PROBLEM DETAILS
Please extend the kernel mailing-list thread below about the possible race in obj_stock_flush_required() vs drain_obj_stock(), picking up right after its last line.

TEXT PROVIDED
-.-.-

From: Johannes Weiner <hannes@cmpxchg.org>
To: Roman Gushchin <roman.gushchin@linux.dev>
Cc: Alexander Fedorov <halcien@gmail.com>,
Michal Hocko <mhocko@suse.com>,
Shakeel Butt <shakeelb@google.com>,
Vladimir Davydov <vdavydov.dev@gmail.com>,
Muchun Song <songmuchun@bytedance.com>,
Sebastian Andrzej Siewior <bigeasy@linutronix.de>,
cgroups@vger.kernel.org, linux-mm@kvack.org
Subject: Re: Possible race in obj_stock_flush_required() vs drain_obj_stock()
Date: Wed, 12 Oct 2022 15:18:25 -0400 [thread overview]
Message-ID: <Y0cTAdntxrn8zFbX@cmpxchg.org> (raw)
In-Reply-To: <Y0cMMPwE4aus3P9c@P9FQF9L96D.corp.robot.car>
On Wed, Oct 12, 2022 at 11:49:20AM -0700, Roman Gushchin wrote:
> On Wed, Oct 12, 2022 at 01:23:11PM -0400, Johannes Weiner wrote:
> > On Tue, Oct 04, 2022 at 09:18:26AM -0700, Roman Gushchin wrote:
> > > On Mon, Oct 03, 2022 at 06:01:35PM +0300, Alexander Fedorov wrote:
> > > > On 03.10.2022 17:27, Michal Hocko wrote:
> > > > > On Mon 03-10-22 17:09:15, Alexander Fedorov wrote:
> > > > >> On 03.10.2022 16:32, Michal Hocko wrote:
> > > > >>> On Mon 03-10-22 15:47:10, Alexander Fedorov wrote:
> > > > >>>> @@ -3197,17 +3197,30 @@ static void drain_obj_stock(struct memcg_stock_pcp *stock)

-.-.-

DATA FOR REVIEW
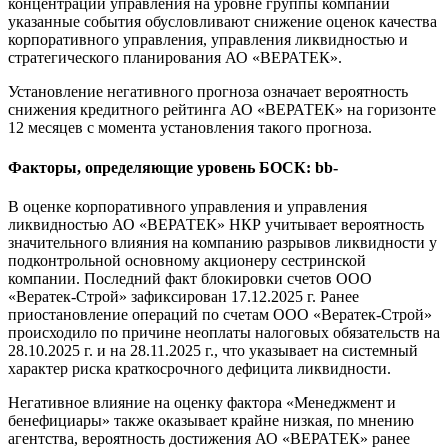
концентрации управления на уровне группы компаний
указанные события обусловливают снижение оценок качества
корпоративного управления, управления ликвидностью и
стратегического планирования АО «ВЕРАТЕК».
Установление негативного прогноза означает вероятность
снижения кредитного рейтинга АО «ВЕРАТЕК» на горизонте
12 месяцев с момента установления такого прогноза.
Факторы, определяющие уровень БОСК: bb-
В оценке корпоративного управления и управления
ликвидностью АО «ВЕРАТЕК» НКР учитывает вероятность
значительного влияния на компанию разрывов ликвидности у
подконтрольной основному акционеру сестринской
компании. Последний факт блокировки счетов ООО
«Вератек-Строй» зафиксирован 17.12.2025 г. Ранее
приостановление операций по счетам ООО «Вератек-Строй»
происходило по причине неоплаты налоговых обязательств на
28.10.2025 г. и на 28.11.2025 г., что указывает на системный
характер риска краткосрочного дефицита ликвидности.
Негативное влияние на оценку фактора «Менеджмент и
бенефициары» также оказывает крайне низкая, по мнению
агентства, вероятность достижения АО «ВЕРАТЕК» ранее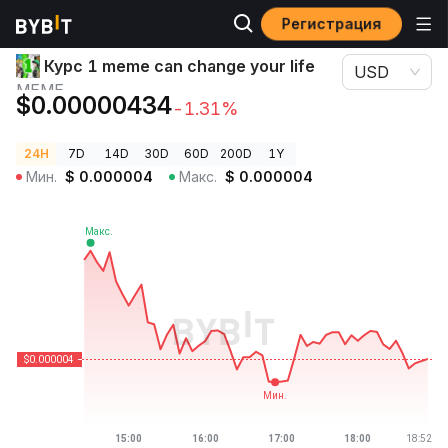
Регистрация
Цены криптовалют
Курс 1 meme can change your life MEME
Курс 1 meme can change your life
USD
MEME
$0.00000434
-1.31%
24H
7D
14D
30D
60D
200D
1Y
Мин.
$
0.000004
Макс.
$
0.000004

-.-.-

ANSWER TO THIS PROBLEM
> > > > >>>> stock->nr_bytes = 0;
> > > > >>>> }
> > > > >>>>
> > > > >>>> - obj_cgroup_put(old);
> > > > >>>> + /*
> > > > >>>> + * Clear pointer before freeing memory so that
> > > > >>>> + * drain_all_stock() -> obj_stock_flush_required()
> > > > >>>> + * does not see a freed pointer.
> > > > >>>> + */
> > > > >>>> stock->cached_objcg = NULL;
> > > > >>>> + obj_cgroup_put(old);
> > > > >>>
> > > > >>> Do we need barrier() or something else to ensure there is no reordering?
> > > > >>> I am not reallyu sure what kind of barriers are implied by the pcp ref
> > > > >>> counting.
> > > > >>
> > > > >> obj_cgroup_put() -> kfree_rcu() -> synchronize_rcu() should take care
> > > > >> of this:
> > > > >
> > > > > This is a very subtle guarantee. Also it would only apply if this is the
> > > > > last reference, right?
> > > >
> > > > Hmm, yes, for the last reference only, also not sure about pcp ref
> > > > counter ordering rules for previous references.
> > > >
> > > > > Is there any reason to not use
> > > > > WRITE_ONCE(stock->cached_objcg, NULL);
> > > > > obj_cgroup_put(old);
> > > > >
> > > > > IIRC this should prevent any reordering.
> > > >
> > > > Now that I think about it we actually must use WRITE_ONCE everywhere
> > > > when writing cached_objcg because otherwise compiler might split the
> > > > pointer-sized store into several smaller-sized ones (store tearing),
> > > > and obj_stock_flush_required() would read garbage instead of pointer.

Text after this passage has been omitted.